# Kick Panels



## Psch91 (May 18, 2002)

I have no clue on working with Fiberglass nor where to start with a kick panel for the front. I was wondering, if anyone has experience making one, and could maybe make one for me? I live in Florida and it would be cool if we could keep it in the state, but if its not too much, I would pay shipping and the price of the kicker. I would want it made for my 95 200sx. And for a 6 1/2 speaker. Thanks a lot.


----------



## samo (Apr 30, 2002)

*Kickpanels rule.*

Wes has an excellent how-to on his site that helped _a lot_ when I built mine. http://wes.nissanpower.com . Click on Fiberglass Projects or something like that.


----------



## nitestridar (Jun 29, 2002)

i think wes was selling his I am not sure if they were sold.


----------



## wes (Apr 30, 2002)

*Thanks guys!*

Good looking out. They are still for slae with or without speakers. Drop me a line if your interested.


----------



## omega (Jun 27, 2002)

i don't know why this is, but I didn't think fiberglassing kick panels was all that hard, I'm a perfectionist so I scratched the first pair anyway even though they were fine, I like the shiny show car finish but went with carpetting on the last pair, i think my biggest hassle was molding, and that dang smell


----------



## freezing_frost (Aug 30, 2002)

How is the imaging and the sound with the kick panels?

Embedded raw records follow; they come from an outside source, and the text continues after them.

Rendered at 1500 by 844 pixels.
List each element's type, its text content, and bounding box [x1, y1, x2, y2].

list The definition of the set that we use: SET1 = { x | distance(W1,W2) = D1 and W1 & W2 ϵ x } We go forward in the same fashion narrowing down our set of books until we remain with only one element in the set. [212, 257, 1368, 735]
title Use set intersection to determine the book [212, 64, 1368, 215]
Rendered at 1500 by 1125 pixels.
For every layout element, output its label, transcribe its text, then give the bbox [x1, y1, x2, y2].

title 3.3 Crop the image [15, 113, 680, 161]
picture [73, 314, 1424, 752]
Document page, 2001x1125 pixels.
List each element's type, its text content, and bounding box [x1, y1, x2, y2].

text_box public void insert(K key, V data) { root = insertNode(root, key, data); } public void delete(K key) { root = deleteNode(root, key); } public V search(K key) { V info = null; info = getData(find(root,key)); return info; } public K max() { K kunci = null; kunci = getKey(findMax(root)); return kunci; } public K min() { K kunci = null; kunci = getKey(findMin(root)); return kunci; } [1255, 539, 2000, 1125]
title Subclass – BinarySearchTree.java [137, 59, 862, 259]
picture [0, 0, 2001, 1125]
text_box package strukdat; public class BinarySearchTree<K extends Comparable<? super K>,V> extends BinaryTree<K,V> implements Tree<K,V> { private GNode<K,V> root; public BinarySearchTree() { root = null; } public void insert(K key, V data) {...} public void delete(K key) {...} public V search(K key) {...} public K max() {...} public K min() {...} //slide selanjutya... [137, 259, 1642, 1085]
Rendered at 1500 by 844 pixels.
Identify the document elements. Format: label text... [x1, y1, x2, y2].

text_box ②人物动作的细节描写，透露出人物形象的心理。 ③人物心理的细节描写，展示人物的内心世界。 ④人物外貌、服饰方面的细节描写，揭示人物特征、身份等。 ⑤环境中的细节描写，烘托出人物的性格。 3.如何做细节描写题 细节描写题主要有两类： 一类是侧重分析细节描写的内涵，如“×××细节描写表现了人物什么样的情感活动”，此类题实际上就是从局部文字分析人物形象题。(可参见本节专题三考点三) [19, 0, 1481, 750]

I was debating with a few friends, and they said they do make it sound better... But the cost and time to make, or find and buy the kick panel isn't really worth it.


----------



## samo (Apr 30, 2002)

The imaging is fantastic, and so is the frequency response. The upper range of the low frequencies now comes from up front, which is always good. Also, the transient response characteristics are excellent - drums sound great on my speakers. More than worth the time and effort.


----------



## freezing_frost (Aug 30, 2002)

Where can I get premade kick panels for a 95 200SX?

I don't have any friends that do fibreglass stuff...


----------



## nitestridar (Jun 29, 2002)

freezing_frost said:


> *Where can I get premade kick panels for a 95 200SX?
> 
> I don't have any friends that do fibreglass stuff... *




welll wes has some... but you can check your local audio shop...
a couple around me do it...


----------